Saved entries:
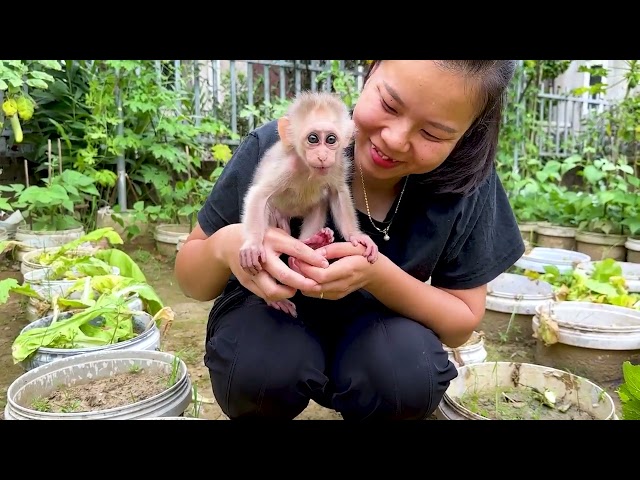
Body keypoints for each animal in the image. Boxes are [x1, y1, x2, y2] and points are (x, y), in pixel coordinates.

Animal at [240, 91, 380, 316]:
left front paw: (356, 236)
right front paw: (252, 245)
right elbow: (259, 195)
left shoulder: (337, 164)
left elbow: (338, 194)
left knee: (319, 204)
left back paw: (311, 243)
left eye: (331, 139)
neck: (308, 168)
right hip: (277, 214)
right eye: (313, 139)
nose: (322, 156)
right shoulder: (286, 166)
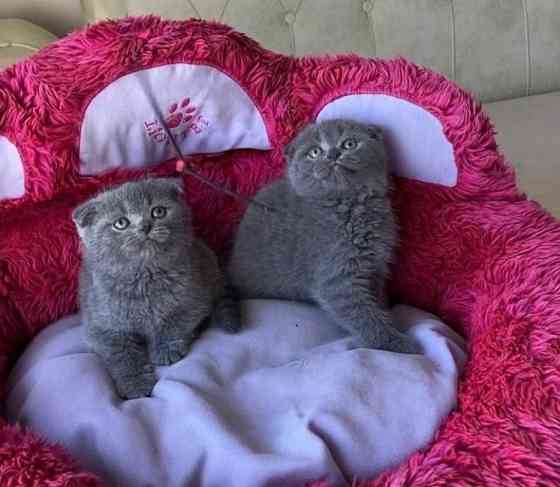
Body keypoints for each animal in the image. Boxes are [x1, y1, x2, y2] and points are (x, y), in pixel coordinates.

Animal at [72, 179, 238, 400]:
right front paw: (135, 384)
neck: (145, 279)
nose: (145, 226)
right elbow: (121, 353)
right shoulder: (100, 325)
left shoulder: (194, 297)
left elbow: (174, 322)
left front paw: (165, 350)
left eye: (158, 211)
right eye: (120, 223)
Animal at [229, 118, 420, 354]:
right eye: (315, 152)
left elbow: (375, 300)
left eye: (349, 144)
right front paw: (398, 343)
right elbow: (362, 314)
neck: (349, 206)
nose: (333, 154)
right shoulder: (336, 276)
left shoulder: (375, 266)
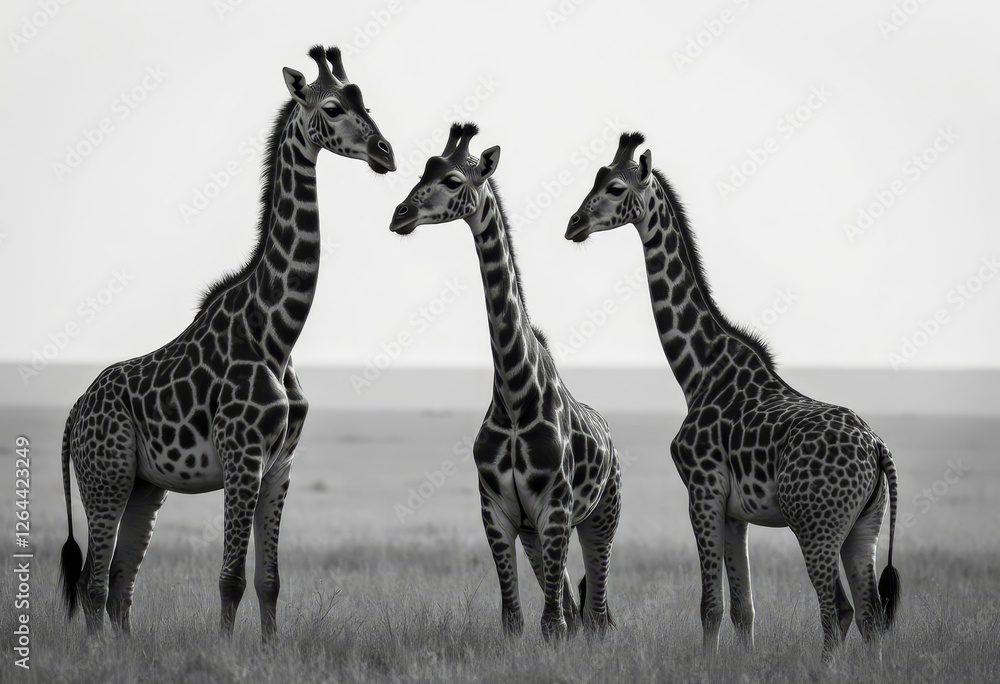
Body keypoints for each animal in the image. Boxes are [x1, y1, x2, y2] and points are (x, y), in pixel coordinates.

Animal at [58, 45, 395, 640]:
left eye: (367, 105)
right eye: (332, 108)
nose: (386, 153)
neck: (277, 335)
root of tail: (76, 411)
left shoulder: (280, 466)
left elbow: (270, 580)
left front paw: (269, 648)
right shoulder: (243, 457)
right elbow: (230, 578)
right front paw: (224, 649)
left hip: (145, 485)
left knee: (121, 581)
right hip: (106, 476)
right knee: (95, 583)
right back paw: (97, 651)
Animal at [389, 124, 622, 640]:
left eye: (453, 180)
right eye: (422, 171)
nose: (400, 215)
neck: (516, 398)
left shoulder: (555, 508)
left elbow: (552, 623)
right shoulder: (497, 511)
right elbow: (514, 619)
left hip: (601, 515)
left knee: (595, 609)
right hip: (537, 531)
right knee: (573, 604)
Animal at [564, 133, 900, 661]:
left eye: (616, 188)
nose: (573, 225)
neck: (697, 371)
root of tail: (876, 448)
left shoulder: (702, 490)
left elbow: (710, 606)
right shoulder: (734, 511)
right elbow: (744, 609)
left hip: (816, 524)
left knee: (838, 612)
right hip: (862, 526)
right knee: (867, 614)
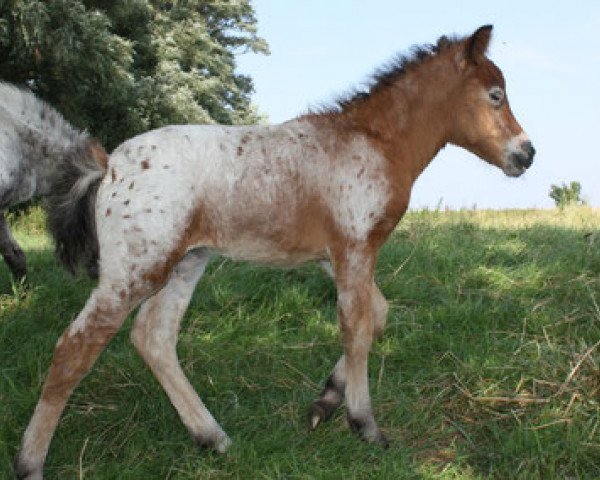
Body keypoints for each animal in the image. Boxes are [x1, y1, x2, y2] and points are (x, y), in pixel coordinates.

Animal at [16, 27, 536, 480]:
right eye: (495, 94)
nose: (526, 154)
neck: (373, 142)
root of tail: (109, 167)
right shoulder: (353, 249)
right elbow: (357, 328)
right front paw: (364, 424)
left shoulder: (336, 257)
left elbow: (378, 316)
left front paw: (325, 402)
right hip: (135, 270)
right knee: (75, 348)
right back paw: (30, 463)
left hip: (186, 262)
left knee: (153, 337)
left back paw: (212, 437)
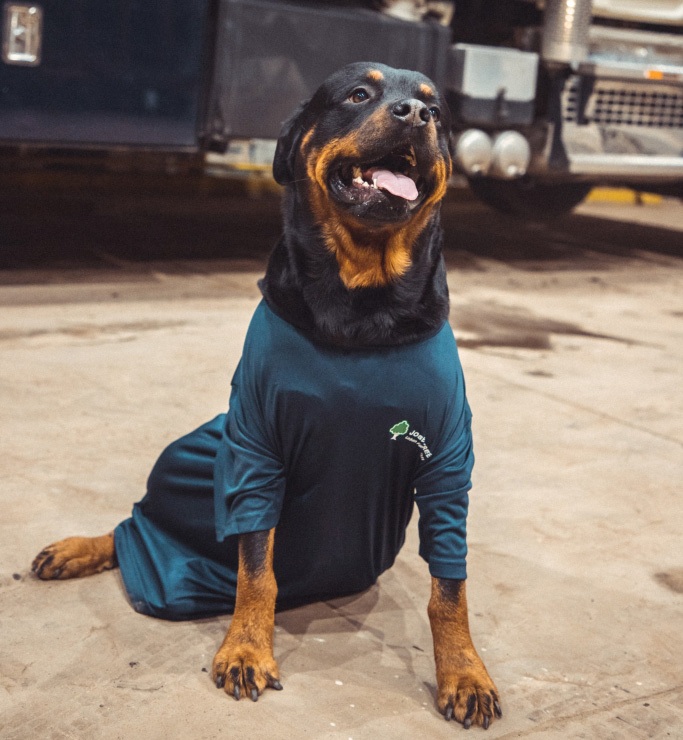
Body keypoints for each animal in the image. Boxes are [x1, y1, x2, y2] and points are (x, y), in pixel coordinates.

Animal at [32, 62, 502, 728]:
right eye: (359, 94)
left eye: (437, 110)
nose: (415, 115)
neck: (362, 301)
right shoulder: (254, 443)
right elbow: (256, 567)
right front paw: (248, 647)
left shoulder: (447, 460)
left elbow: (450, 585)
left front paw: (464, 670)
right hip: (189, 452)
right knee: (135, 523)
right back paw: (80, 549)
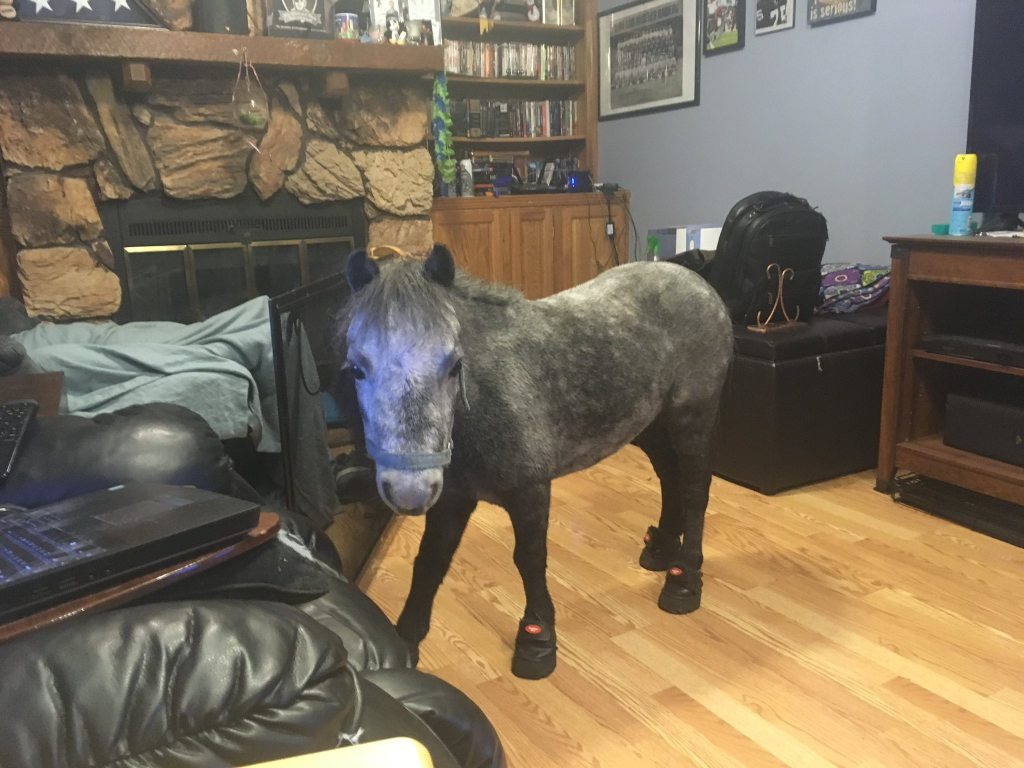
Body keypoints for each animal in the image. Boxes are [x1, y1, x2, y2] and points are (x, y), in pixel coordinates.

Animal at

Activity:
Print from the line containing "neck: (516, 398)" through the line containing "left front paw: (464, 670)" in the data above, exactly as the lines stand, and omit every picture.

Solution:
neck: (516, 398)
left shoulder: (555, 508)
left elbow: (552, 623)
right shoulder: (497, 511)
right elbow: (514, 619)
left hip: (601, 515)
left knee: (595, 609)
right hip: (537, 531)
right knee: (573, 604)
Animal at [564, 133, 900, 661]:
left eye: (616, 188)
nose: (573, 225)
neck: (697, 371)
root of tail: (876, 448)
left shoulder: (702, 490)
left elbow: (710, 606)
right shoulder: (734, 511)
right elbow: (744, 609)
left hip: (816, 524)
left knee: (838, 612)
right hip: (862, 526)
right knee: (867, 614)
Body keypoints for each animal in the image. Boxes are [x1, y1, x2, y2] and points are (x, y), in pixel coordinates.

Animal at [16, 27, 536, 480]:
right eye: (495, 94)
nose: (526, 154)
neck: (373, 142)
root of tail: (109, 167)
right shoulder: (353, 249)
right elbow: (357, 328)
right front paw: (364, 424)
left shoulder: (336, 257)
left elbow: (378, 316)
left front paw: (325, 402)
right hip: (135, 270)
right knee: (75, 348)
right back paw: (30, 463)
left hip: (186, 262)
left knee: (153, 337)
left back paw: (212, 437)
Body keypoints for each animal in the image. Boxes are [x1, y1, x2, y2] and points are (x, y), in pixel coordinates.

Animal at [32, 62, 502, 728]:
right eye: (359, 94)
left eye: (437, 110)
nose: (415, 115)
neck: (362, 301)
right shoulder: (254, 443)
right elbow: (256, 567)
right front paw: (248, 647)
left shoulder: (447, 460)
left elbow: (450, 585)
left front paw: (464, 670)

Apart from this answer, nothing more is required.